According to the AIDS.gov website, in 2015 there were 36.7 million people living with HIV worldwide – a number equivalent to the current population of California. As troubling as that statistic is, there’s a more disturbing one on the Foundation for AIDS Research website: for that same year, approximately 5,700 persons were added daily.
While no cure exists yet for persons who have the human immunodeficiency virus, or HIV, medical research continues to make progress in developing anti-retroviral regimens (ARVs) that can dramatically slow the disease’s progress, as well as prevent secondary infections and complications.
This is good news for those who are already HIV positive, but with thousands being added to the ranks each year, some activists have turned to unconventional methods to help stop the spread.
Activists such as the educator, arts critic, and curator David Gere, who had lost many friends to the insidious disease and who had witnessed his community of San Francisco being ravaged by the pandemic. After studying the problem, Gere concluded there were three main reasons for the continuing spread of HIV/AIDS: widespread stigma, extreme social inequality, and limited access to lifesaving medication. He decided to use his abundant creative abilities to address these issues.
Gere’s presentation, “Can Art Save Lives?” which will be held at 6:30 p.m. Wednesday, April 12 in Whitaker Hall Auditorium, will touch on the ways he uses creative approaches to turn his passion (and compassion) into action.
Gere directs the Art & Global Health Center at the University of California – Los Angeles (UCLA) and is a professor in the Department of World Arts and Cultures/Dance, where he teaches courses in arts activism. With like-minded collaborators, he has launched a number of projects that demonstrate how art can serve as a powerful agent of change.
In the visual art world, Gere has co-curated a trilogy of AIDS exhibitions: MAKE ART/STOP AIDS (2008), The A.R.T. Show (2011), and Through Positive Eyes (2016), which is touring South Africa through 2018.
“Through Positive Eyes” is a collaboration with the photographer Gideon Mendel and is based on the belief that challenging the stigma against people living with HIV/AIDS is an effective method for stopping its spread, and that art is a powerful medium to deliver the message.
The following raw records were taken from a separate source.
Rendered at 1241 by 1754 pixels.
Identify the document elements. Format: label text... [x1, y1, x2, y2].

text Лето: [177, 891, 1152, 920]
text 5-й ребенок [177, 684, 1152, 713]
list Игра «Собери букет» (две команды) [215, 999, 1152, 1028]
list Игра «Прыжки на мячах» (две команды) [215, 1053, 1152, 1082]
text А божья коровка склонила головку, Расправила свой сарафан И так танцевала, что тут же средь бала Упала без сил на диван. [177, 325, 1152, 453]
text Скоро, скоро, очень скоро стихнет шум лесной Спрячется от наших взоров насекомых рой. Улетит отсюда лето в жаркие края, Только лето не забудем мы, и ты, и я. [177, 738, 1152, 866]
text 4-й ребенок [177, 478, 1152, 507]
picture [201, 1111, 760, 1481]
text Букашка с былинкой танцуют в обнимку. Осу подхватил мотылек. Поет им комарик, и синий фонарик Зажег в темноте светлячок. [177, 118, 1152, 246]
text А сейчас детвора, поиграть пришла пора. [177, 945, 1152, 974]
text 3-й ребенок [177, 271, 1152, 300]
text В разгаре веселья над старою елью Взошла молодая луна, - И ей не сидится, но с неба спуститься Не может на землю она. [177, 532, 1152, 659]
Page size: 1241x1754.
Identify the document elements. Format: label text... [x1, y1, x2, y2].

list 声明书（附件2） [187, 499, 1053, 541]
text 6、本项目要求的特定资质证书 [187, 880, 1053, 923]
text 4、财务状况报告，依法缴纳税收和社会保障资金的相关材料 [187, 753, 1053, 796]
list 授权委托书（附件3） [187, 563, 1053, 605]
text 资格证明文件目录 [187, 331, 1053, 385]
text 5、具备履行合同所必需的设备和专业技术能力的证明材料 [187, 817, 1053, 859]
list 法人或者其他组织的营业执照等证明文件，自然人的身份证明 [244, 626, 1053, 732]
HIV-positive people in six countries have participated in this unique initiative that equips persons with cameras so they can document their own lived experiences. These photo essays, found here http://throughpositiveeyes.org/ tell poignant and powerful stories, and connect the image taker and viewer on a personal level.
Gere’s book, How to Make Dances in an Epidemic: Tracking Choreography in the Age of AIDS (2004) received the Outstanding Publication Award from the Congress on Research in Dance. In addition, Gere has contributed to a number of scholarly publications relating to dance, as well as articles within the discipline of public health, seeking to establish the efficacy of arts-based health interventions.
Gere studied music, dance, and Tamil in Madurai, Tamilnadu from 1980-82, and returned to India in 2004 on a Fulbright grant to study how artists worked to stop the AIDS epidemic there. He earned his bachelor’s degree in religion from Oberlin College, his master’s degree in ethnomusicology from the University of Hawaii, and his doctorate in dance history and theory from the University of California, Riverside.